C++: Why pass-by-value is generally more efficient than pass-by-reference for built-in (i.e., C-like) types

just as what indicated in the title


Solution 1:

A compiler vendor would typically implement a reference as a pointer. Pointers tend to be the same size as or larger than many of the built-in types. For these built-in types the same amount of data would be passed whether you passed by value or by reference. In the function, in order to get the actual data, you would however need to dereference this internal pointer. This can add an instruction to the generated code, and you will also have two memory locations that may not be in cache. The difference won't be much - but it could be measured in tight loops.

A compiler vendor could choose to disregard const references (and sometimes also non-const references) when they're used on built-in types - all depending on the information available to the compiler when it deals with the function and its callers.

Solution 2:

For pod types like int, char, short, and float the size of the data is the same size (or smaller) than the address passed in to reference the actual data. Looking up the value at the referenced address is an unnecessary step and adds additional cost.

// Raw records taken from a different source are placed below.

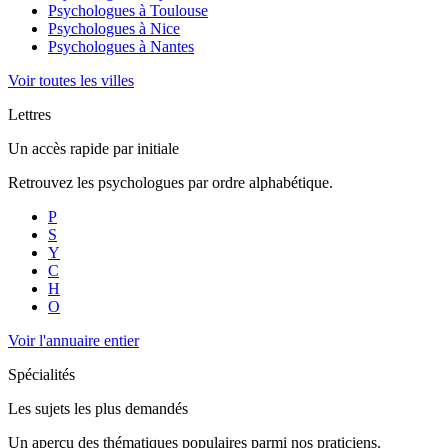
Psychologues à
Toulouse
Psychologues à
Nice
Psychologues à
Nantes
Voir toutes les villes
Lettres
Un accès rapide par initiale
Retrouvez les psychologues par ordre alphabétique.
P
S
Y
C
H
O
Voir l'annuaire entier
Spécialités
Les sujets les plus demandés
Un aperçu des thématiques populaires parmi nos praticiens.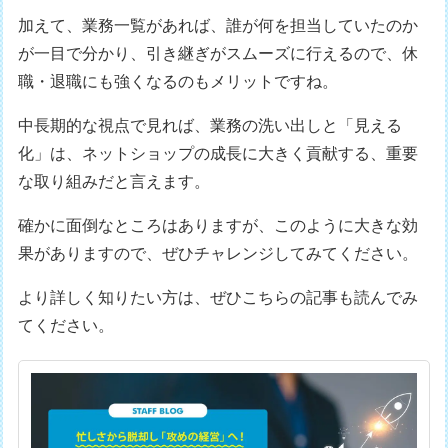
加えて、業務一覧があれば、誰が何を担当していたのか
が一目で分かり、引き継ぎがスムーズに行えるので、休
職・退職にも強くなるのもメリットですね。
中長期的な視点で見れば、業務の洗い出しと「見える
化」は、ネットショップの成長に大きく貢献する、重要
な取り組みだと言えます。
確かに面倒なところはありますが、このように大きな効
果がありますので、ぜひチャレンジしてみてください。
より詳しく知りたい方は、ぜひこちらの記事も読んでみ
てください。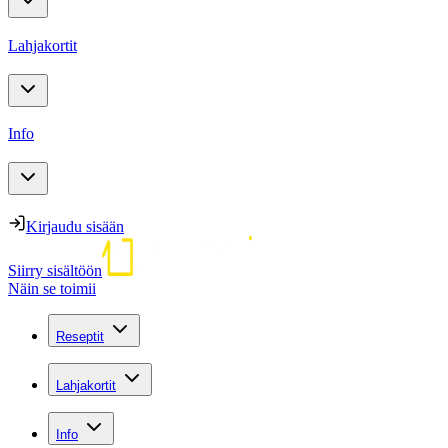
Lahjakortit
Info
Kirjaudu sisään
Siirry sisältöön
Näin se toimii
Reseptit
Lahjakortit
Info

For example, take the following functions foo and bar

void foo(char& c) {...}
void bar(char c) {...}

When foo is called an address is passed by value of either 32bits or 64bits, depending on your platform. When you use c within foo you have the cost of looking up the value of data held at the passed in address.

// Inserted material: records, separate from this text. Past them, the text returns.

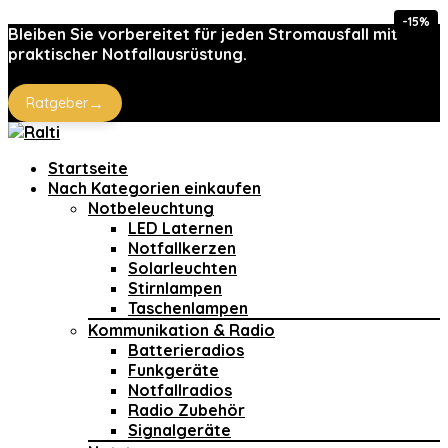
-15%
Bleiben Sie vorbereitet für jeden Stromausfall mit
praktischer Notfallausrüstung.
→
Ratgeber
Startseite
Nach Kategorien einkaufen
Notbeleuchtung
LED Laternen
Notfallkerzen
Solarleuchten
Stirnlampen
Taschenlampen
Kommunikation & Radio
Batterieradios
Funkgeräte
Notfallradios
Radio Zubehör
Signalgeräte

When calling bar a value of the size of char is passed in and there is no address lookup overhead.

Solution 3:

In practice, C++ implementations generally implement pass-by-reference by passing a pointer under the hood (assuming the call isn't inlined).

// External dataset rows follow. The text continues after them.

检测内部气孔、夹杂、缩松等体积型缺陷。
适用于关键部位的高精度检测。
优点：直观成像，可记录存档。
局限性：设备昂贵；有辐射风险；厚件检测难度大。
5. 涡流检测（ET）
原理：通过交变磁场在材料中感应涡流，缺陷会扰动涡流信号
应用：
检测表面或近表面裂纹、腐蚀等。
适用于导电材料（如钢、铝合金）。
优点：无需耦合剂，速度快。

So there's no clever mechanism that will allow pass-by-reference to be faster, since it's no faster to pass a pointer than to pass a small value. And pass-by-value can also benefit from better optimization once you're in the function. For example:

int foo(const int &a, int *b) {
    int c = a;
    *b = 2;
    return c + a;
}

For all the compiler knows, b points to a, which is called "aliasing". Had a been passed by value, this function could optimize to the equivalent of *b = 2; return 2*a;. In a modern CPU's instruction pipeline, this could be more like "start a loading, start b storing, wait for a to load, multiply by 2, wait for b to store, return", instead of "start a loading, start b storing, wait for a to load, wait for b to store, start a loading, wait for a to load, add a to c, return", and you start to see why the potential for aliasing can have a significant effect on performance. In some cases, if not necessarily a huge effect in this one.

Of course aliasing only impedes optimization in cases where it changes the effect of the function for some possible input. But just because your intention for the function is that aliasing shouldn't ever affect the results, it doesn't necessarily mean the compiler can assume it doesn't: sometimes in fact, in your program, no aliasing occurs, but the compiler doesn't know that. And there doesn't have to be a second pointer parameter, any time that your function calls code that the optimizer "can't see", it has to assume that any reference could change.